Post date: Mar 22, 2013 10:31:4 PM

This letter appeared in the Maidstone Telegraph of 23rd March 1867 in a section of the newspaper entitled Trades Intelligence (usually based on reports from society secretaries) and immediately preceded by a short report on a meeting in Maidstone of Agricultural Labourers Protection Association. Two weeks earlier, 9th March, the newspaper reported, rather mysteriously, that

WATERINGBURY.—The agricultural labourers of this district will meet for the transaction of important business, at the Barley Mow1, this evening (Saturday)

Mechanisation of farm work started in the previous century but only spread extensively in the second half of the 19th century. A tractor engine was used in Wateringbury in 1858. But the reference in the first paragraph does not seem a literal or direct reference to mechanisation. The Combinations Laws which banned Trade Unions had been long repealed (in 1824) and Wateringbury seems to have avoided the disturbances in agricultural areas in the 1830s in Kent, known as the Swing riots. Whoever was the author must have had some education, although of course he may have received help in its composition: Wateringbury National Schools, aimed at providing elementary education to the children of the poor started in 1843.

To the Editor of the Maidstone Telegraph.

Dear Sir, —Will you allow me to make a remark on the great farm labour machine. I think if there was a little more oil applied to the machine it would do its work better than it has afore done. The working men that have worked that great machine have been badly paid and worse cared for of any class, according to the labour they have to perform.

I think it is quite time there was a change in the system of labour. Labour is labour, used in what channel it may be used. Is not the farm labourer useful a member of society as any other class of men He is educated and intelligent. Is there any just reason why he should not have his just share of the produce of the earth as any other class men when he labours for it ? Why should the farm labourer be depressed and cast down more than any other class of men are? Are we not all men and brothers ? By Gods creation we are all men and brothers.
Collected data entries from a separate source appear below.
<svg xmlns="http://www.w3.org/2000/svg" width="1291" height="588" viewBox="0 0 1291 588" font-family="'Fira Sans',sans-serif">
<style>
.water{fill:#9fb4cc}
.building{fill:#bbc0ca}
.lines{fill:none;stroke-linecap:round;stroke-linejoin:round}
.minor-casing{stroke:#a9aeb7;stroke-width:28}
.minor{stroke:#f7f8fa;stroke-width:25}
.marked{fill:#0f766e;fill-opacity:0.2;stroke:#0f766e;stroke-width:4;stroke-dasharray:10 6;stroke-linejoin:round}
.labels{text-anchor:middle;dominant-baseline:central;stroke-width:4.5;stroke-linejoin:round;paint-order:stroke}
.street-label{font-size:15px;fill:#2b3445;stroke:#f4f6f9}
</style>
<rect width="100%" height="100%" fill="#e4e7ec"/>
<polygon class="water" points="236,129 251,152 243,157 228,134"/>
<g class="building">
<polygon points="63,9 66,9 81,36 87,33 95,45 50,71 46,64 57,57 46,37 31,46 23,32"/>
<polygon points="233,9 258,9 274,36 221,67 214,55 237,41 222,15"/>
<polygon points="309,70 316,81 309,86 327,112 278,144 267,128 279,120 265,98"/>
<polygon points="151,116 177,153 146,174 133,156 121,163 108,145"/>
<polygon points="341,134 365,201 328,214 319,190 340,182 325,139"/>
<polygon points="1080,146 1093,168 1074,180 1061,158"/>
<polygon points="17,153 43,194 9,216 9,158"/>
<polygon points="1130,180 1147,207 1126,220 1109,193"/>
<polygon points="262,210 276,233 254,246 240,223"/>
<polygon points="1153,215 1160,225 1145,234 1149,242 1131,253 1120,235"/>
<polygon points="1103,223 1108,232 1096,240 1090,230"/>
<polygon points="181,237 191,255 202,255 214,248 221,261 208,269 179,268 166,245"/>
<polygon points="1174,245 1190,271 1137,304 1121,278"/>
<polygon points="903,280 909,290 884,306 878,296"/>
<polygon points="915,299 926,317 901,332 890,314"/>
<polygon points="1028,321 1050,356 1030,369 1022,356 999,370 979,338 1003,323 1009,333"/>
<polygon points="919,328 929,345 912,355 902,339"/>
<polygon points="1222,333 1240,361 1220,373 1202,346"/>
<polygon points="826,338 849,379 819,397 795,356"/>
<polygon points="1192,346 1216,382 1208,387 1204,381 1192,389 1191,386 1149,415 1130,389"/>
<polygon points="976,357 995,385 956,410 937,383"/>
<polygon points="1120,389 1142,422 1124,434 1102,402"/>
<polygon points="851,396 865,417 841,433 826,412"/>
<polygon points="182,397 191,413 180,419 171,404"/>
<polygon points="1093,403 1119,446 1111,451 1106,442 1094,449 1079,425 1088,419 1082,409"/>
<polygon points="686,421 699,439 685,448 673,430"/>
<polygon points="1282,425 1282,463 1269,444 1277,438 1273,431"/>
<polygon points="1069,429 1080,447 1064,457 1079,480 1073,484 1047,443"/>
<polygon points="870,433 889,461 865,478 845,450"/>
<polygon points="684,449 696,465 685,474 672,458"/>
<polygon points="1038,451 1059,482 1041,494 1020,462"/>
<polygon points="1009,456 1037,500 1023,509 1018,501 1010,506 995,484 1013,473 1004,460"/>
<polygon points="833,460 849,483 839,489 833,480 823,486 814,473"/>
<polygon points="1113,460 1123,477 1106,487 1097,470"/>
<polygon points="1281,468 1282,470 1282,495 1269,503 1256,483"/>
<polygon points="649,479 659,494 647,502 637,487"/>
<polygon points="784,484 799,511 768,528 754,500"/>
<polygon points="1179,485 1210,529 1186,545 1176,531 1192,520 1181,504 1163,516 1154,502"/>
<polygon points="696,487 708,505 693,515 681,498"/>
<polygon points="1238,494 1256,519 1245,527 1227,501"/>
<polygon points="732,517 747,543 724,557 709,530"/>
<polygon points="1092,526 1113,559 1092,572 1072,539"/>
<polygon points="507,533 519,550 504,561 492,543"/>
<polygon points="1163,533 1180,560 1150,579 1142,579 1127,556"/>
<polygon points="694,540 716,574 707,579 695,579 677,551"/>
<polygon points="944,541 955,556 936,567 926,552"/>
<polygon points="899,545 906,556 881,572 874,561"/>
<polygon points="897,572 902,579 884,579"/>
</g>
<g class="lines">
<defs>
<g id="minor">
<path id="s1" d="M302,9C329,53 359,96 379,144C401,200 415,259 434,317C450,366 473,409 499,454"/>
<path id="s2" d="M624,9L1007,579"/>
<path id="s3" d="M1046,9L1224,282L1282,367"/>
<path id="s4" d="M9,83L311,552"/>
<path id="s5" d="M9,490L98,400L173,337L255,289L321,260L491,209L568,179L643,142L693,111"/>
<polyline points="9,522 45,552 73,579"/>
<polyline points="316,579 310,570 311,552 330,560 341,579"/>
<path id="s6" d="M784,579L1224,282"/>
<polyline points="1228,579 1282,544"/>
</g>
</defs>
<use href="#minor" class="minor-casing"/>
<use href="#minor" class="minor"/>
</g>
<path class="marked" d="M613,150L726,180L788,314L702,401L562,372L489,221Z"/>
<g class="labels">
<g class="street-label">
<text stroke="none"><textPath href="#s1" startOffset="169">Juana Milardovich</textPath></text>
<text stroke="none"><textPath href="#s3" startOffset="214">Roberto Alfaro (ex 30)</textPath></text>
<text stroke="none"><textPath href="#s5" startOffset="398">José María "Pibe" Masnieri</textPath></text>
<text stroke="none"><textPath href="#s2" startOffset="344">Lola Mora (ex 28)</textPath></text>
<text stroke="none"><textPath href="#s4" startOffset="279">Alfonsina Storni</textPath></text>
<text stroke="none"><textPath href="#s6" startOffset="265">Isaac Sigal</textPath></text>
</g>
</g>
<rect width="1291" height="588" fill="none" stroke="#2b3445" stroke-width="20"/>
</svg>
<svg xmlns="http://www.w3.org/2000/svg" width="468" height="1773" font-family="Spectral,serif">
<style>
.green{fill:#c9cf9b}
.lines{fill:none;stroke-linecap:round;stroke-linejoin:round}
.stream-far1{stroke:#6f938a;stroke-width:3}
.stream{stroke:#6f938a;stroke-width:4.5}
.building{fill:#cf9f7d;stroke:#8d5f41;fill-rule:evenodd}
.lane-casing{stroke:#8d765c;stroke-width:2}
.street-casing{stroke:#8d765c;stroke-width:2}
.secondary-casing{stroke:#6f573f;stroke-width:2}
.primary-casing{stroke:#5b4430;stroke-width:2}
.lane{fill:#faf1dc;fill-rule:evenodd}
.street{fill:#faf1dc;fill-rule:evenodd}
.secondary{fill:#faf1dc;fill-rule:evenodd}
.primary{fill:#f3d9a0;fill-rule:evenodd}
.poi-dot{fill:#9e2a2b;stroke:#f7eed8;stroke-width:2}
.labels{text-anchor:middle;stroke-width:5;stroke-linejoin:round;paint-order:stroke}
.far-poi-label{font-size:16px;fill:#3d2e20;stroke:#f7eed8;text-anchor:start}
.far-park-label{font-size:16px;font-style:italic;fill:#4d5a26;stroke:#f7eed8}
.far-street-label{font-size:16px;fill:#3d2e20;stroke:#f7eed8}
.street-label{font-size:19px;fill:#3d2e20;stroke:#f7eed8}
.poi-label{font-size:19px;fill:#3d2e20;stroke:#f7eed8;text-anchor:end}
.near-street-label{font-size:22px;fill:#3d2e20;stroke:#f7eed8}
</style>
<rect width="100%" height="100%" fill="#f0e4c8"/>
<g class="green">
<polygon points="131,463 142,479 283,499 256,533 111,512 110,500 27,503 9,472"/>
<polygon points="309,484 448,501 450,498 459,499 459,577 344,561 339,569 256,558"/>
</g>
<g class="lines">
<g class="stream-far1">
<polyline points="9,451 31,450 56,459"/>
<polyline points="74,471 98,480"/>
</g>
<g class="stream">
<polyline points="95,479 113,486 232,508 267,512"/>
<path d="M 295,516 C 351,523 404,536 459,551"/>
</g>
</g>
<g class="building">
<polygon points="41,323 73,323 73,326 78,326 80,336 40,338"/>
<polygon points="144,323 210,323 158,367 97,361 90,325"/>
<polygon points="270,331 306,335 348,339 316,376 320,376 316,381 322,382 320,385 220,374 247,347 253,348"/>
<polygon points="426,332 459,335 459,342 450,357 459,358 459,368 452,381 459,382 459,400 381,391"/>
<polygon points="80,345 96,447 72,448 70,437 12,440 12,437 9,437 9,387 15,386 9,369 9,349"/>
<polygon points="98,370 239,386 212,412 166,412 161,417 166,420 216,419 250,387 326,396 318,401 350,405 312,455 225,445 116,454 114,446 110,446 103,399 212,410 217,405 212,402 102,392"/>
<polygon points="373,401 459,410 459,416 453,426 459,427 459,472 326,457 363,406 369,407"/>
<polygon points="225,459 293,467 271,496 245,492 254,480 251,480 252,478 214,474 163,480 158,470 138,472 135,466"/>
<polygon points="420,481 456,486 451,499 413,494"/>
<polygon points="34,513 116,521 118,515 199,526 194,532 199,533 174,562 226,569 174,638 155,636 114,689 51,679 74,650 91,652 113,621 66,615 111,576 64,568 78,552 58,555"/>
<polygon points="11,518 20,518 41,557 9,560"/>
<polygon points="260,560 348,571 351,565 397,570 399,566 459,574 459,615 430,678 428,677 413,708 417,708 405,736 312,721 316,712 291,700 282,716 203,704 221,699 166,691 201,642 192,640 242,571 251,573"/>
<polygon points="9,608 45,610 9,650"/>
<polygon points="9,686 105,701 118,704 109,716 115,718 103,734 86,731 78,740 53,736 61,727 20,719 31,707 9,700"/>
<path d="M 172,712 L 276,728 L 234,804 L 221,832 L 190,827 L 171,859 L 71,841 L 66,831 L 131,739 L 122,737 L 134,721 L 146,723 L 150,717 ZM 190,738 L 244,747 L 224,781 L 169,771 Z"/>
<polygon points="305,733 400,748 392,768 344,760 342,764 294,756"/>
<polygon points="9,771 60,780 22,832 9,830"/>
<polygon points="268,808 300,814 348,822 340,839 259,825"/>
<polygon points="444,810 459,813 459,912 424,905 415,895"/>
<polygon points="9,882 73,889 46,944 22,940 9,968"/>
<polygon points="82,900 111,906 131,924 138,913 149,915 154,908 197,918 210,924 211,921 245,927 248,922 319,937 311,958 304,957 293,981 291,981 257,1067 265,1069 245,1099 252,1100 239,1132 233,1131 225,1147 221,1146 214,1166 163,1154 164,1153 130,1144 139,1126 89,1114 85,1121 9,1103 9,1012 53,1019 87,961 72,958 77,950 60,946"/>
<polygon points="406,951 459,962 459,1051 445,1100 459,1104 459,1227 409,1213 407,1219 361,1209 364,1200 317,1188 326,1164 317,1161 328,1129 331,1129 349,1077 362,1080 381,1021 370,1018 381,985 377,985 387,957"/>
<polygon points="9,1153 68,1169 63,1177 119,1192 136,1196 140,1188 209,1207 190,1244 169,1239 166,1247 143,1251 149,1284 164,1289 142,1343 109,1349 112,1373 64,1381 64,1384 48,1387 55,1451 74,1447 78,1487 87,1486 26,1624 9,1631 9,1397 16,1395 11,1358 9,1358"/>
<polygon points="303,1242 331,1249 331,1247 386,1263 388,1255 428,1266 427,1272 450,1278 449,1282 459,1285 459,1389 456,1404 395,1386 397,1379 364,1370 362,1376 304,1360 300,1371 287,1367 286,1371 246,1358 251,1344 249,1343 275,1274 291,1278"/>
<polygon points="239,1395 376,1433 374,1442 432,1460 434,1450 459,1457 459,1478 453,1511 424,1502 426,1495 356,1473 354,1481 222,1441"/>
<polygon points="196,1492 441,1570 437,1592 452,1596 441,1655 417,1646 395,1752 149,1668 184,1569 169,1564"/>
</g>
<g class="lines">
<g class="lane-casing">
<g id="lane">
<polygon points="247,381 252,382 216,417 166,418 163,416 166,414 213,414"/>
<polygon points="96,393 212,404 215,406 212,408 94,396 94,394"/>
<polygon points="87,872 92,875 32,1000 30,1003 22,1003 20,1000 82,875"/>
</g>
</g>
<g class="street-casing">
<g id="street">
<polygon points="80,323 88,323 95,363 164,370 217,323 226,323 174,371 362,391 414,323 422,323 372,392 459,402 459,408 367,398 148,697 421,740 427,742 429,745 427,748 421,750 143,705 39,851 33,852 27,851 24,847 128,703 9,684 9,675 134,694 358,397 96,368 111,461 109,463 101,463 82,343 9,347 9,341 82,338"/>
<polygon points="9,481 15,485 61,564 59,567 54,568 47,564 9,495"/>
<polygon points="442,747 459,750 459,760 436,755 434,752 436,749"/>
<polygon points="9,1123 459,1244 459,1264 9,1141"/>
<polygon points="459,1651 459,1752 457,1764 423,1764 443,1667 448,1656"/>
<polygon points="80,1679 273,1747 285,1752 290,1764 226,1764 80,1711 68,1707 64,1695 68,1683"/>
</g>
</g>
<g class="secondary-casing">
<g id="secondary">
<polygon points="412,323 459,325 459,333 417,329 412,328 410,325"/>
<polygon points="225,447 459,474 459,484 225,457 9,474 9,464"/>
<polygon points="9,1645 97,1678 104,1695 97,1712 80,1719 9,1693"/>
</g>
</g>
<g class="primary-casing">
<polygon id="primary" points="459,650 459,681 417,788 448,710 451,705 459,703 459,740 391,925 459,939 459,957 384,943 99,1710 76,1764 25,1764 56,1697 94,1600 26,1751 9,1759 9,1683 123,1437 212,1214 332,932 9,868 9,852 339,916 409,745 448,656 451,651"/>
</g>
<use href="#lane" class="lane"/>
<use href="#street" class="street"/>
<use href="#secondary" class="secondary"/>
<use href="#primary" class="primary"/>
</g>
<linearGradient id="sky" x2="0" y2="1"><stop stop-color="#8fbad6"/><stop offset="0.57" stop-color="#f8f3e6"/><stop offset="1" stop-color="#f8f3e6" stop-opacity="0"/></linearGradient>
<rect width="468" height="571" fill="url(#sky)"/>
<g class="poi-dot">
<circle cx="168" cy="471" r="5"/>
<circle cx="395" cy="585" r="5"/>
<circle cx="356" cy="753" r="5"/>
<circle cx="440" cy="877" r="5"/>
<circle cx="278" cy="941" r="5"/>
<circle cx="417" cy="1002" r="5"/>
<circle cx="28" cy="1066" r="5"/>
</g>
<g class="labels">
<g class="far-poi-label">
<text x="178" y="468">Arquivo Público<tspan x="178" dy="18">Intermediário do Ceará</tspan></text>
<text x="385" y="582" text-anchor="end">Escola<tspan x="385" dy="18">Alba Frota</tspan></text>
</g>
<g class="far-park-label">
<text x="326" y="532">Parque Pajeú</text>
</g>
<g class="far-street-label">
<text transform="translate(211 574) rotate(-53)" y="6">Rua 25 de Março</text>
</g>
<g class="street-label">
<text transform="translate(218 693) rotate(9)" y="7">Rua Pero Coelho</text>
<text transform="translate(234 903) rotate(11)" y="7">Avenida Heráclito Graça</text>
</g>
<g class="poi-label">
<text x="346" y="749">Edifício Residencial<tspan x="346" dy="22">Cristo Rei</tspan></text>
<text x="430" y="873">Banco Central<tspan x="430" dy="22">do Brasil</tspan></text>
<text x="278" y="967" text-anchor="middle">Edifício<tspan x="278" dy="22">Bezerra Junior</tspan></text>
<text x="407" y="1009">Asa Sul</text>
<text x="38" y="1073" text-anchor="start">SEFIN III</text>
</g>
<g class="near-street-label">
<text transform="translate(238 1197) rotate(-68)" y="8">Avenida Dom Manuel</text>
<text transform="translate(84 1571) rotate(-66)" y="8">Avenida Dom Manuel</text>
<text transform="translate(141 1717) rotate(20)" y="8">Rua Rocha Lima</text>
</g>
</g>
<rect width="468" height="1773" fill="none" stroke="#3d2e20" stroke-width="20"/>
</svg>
Every man is a man that acts like a man to his fellow man. The poor labouring man is shut out from the pale of the constitution of his country, and is there any just reason that he should be shut out of the world's market. In the name of reason I ask what he has done that he should not have a fair day's wage for a fair day's work, well as any other class of men. Union is strength, and knowledge hath great power. Without the power of combination you cannot work out your own redemption.

The farmers cannot make the excuse they cannot pay their labourers better. I know well they can do so. By the repeal of the hop duty most of the Mid Kent hop farmers this year will nearly pay all the rent of their farms. If the farmers think it is right to put all that money in their pockets, and give their labourers no reward for their labour, I think it is a very selfish game to play.

I will put the farm labourers day pay and his piece day pay at 16s. 6d. per week. You must deduct from that; rent 2s. 3d. tools 1s., benefit burial club 7d. per week. Now we should find what the labourer has got left out of his 16s. 6d. per week. When I put figures against figures I find the farm labourer has got 12s. 8d. left to buy food for his family for the week, say nothing about firing. If I am not wrongly informed there are 413 parishes in Kent. Put the small with the great there should 100 men in each parish to pay the society 1s. per month. In twelve months they would have a capital in the society of £24,780, without interest, so you see by figures what combination of numbers can do.

And now my brethren for little bit advice. Be sober, be honest, and above all be industrious, and leave off immoderate drinking and take yourselves to thinking, and you will come to be the pride of the world, and show your neighbours and the world that you are men of Kent, loyal, brave, and free.

A Poor Labouring Man.

Wateringbury, March 12.

1. Barley Mow=The Wheatsheaf in Pizien Well. License refused in 1917.